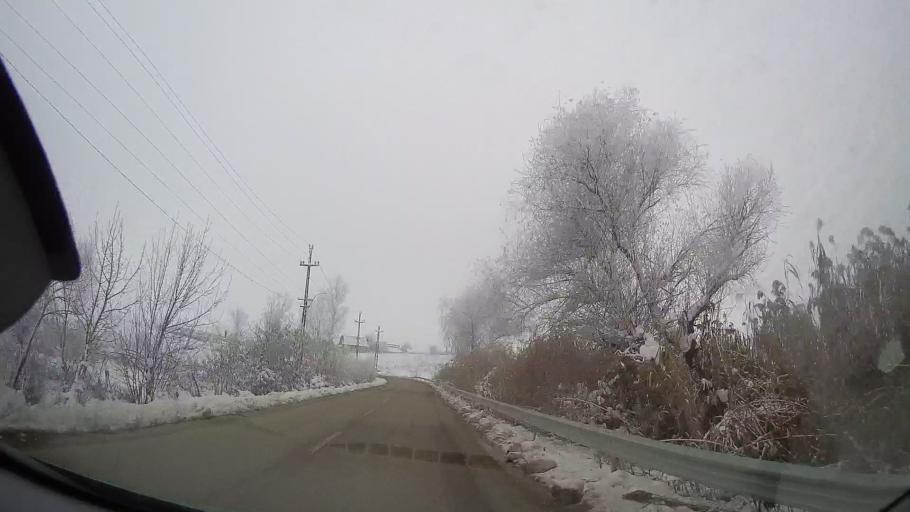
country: RO
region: Iasi
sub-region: Comuna Dagata
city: Dagata
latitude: 46.9164
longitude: 27.1974
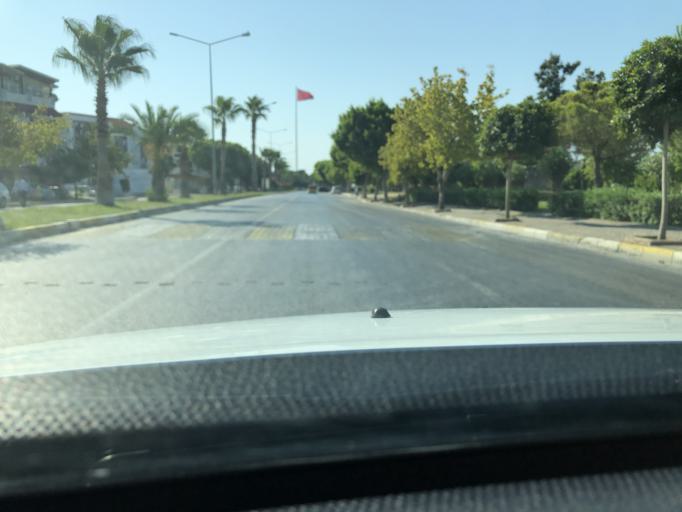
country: TR
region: Antalya
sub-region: Manavgat
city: Side
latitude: 36.7791
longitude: 31.3951
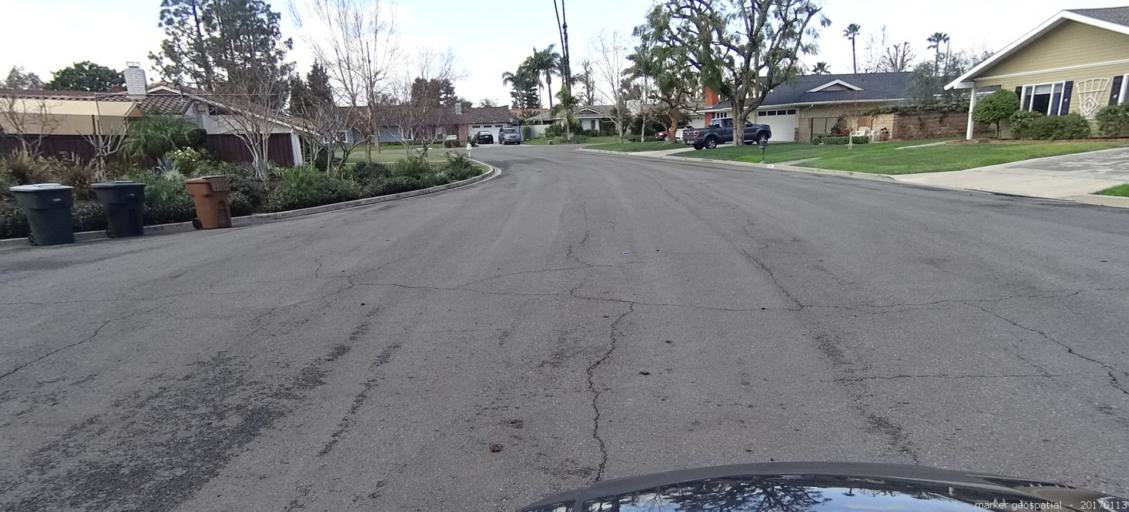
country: US
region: California
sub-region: Orange County
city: Yorba Linda
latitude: 33.8765
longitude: -117.7965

----

--- WHAT NEEDS TO BE DONE ---
Pull out each line of the data above that contains the string "region". Case matters.

--- FULL OUTPUT ---
region: Iasi
sub-region: Comuna Dagata
region: Antalya
sub-region: Manavgat
region: California
sub-region: Orange County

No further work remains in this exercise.